A Center for Sustainable Cloud Computing

Cloud Data Management


Minimizing data-to-query time for the era of data deluge

Prof. Anastasia Ailamaki ~ Project Website

In the NoDB project, we recognize the need to minimize the data-to-query time, which has arisen as a direct consequence of the data deluge. We propose a new generation of data management systems (DBMS), in order to make database systems more friendly and accessible to end-users by eliminating the major bottlenecks of current state-of-the-art technology (i.e., the data loading overhead). We advocate in situ querying in order to manage data and extend traditional query processing architectures, in accordance with the query demands.

As data collections become ever larger, we find ourselves caught in a data deluge – we have far more data than what we can move and store, let alone analyze. Data files are considered to be an integral part of the system, and the main copy of the data remains outside the data management system, under user-chosen formats. In contrast with conventional DBMS, no time is spent loading the data or tuning the database system: instead, this is done progressively and adaptively as a side effect of query execution.

By not loading the data in advance into the database, we thus avoid:

  • a) The time- and resource-consuming procedure of loading the entire data set; and
  • b) Making critical design decisions on the physical database design before real user queries starthitting the system.
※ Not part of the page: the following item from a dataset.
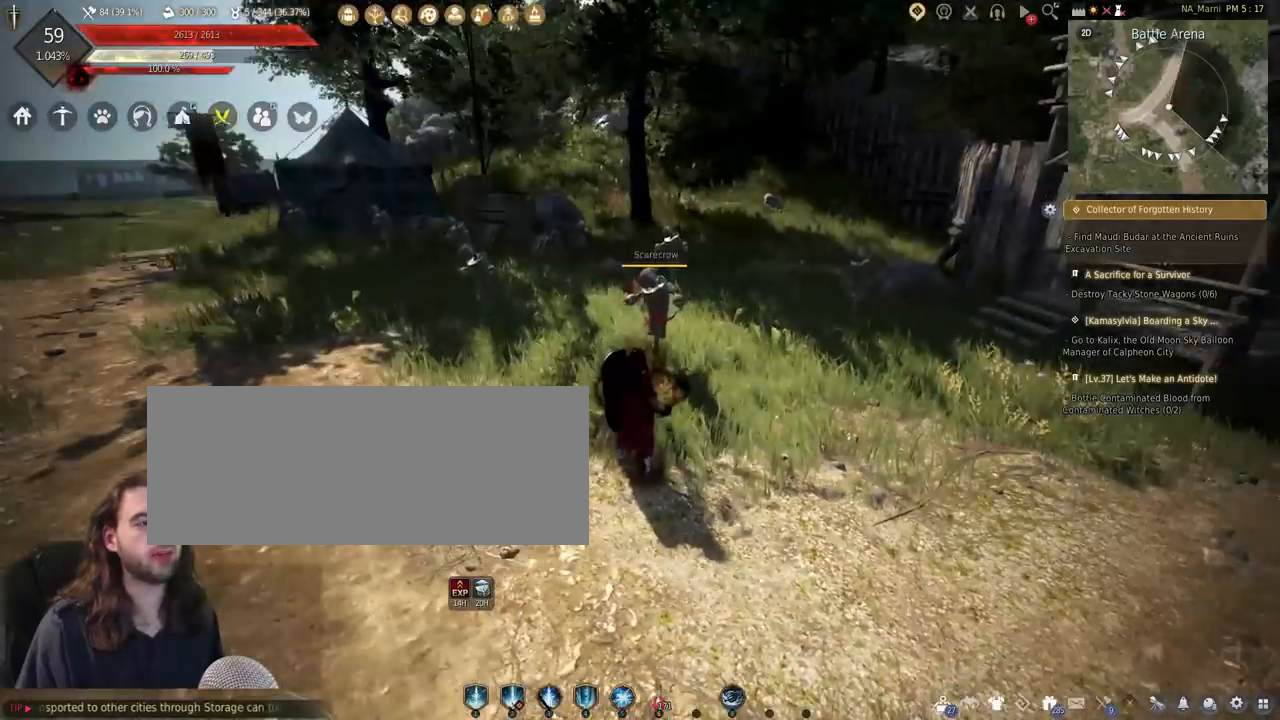
{"keys": ["shift"], "mouse": [], "events": [[500, "shift", "down"]]}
Although DBMS remain overall the predominant data analysis technology by providing unparalleled flexibility and performance when it comes to query processing, scalability and accuracy, they are rarely used for emerging applications such as scientific analysis and social networks. This is largely due to the prohibitive initialization cost, complexity (loading the data, configuring the physical design, etc) and  the increased “data-to-query” time (i.e., the time spent from when the data is available until the moment where the answer to a query is obtained).
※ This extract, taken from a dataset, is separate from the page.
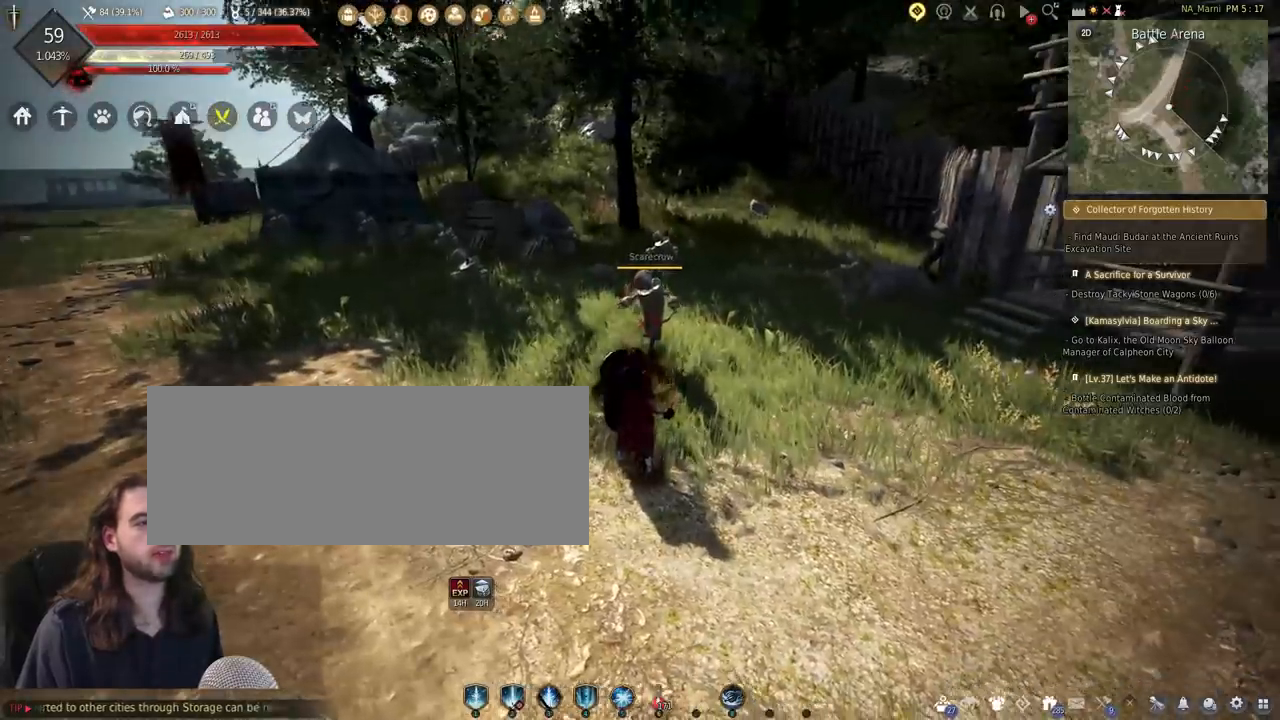
{"keys": ["shift"], "mouse": [], "events": [[233, "mouse_left", "down"], [333, "mouse_left", "up"]]}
The data-to-query time is of critical importance, as it defines the moment when a database system becomes usable and thus useful. For example, a scientist may need to quickly examine several Terabytes of new data in search of certain properties: even though only few attributes might be relevant for the task, the entire data must first be loaded inside the database.

For large amounts of data, this may mean up to a few hours of delay. Additionally, the optimal storage and access patterns may change as often as on daily basis depending on the new data, its properties, correlations, as well as the ways that the scientists navigate through the data and the ways their understanding and interpretation of the data evolve. In such scenarios, no up-front physical design decision can be optimal in light of a completely dynamic and evolving access pattern. As a result, scientists have currently often had to compromise functionality and flexibility, relying on custom solutions for their data management tasks in order to achieve bread-and-butter functionality of a DBMS, delaying scientific understanding and progress. NoDB will change this.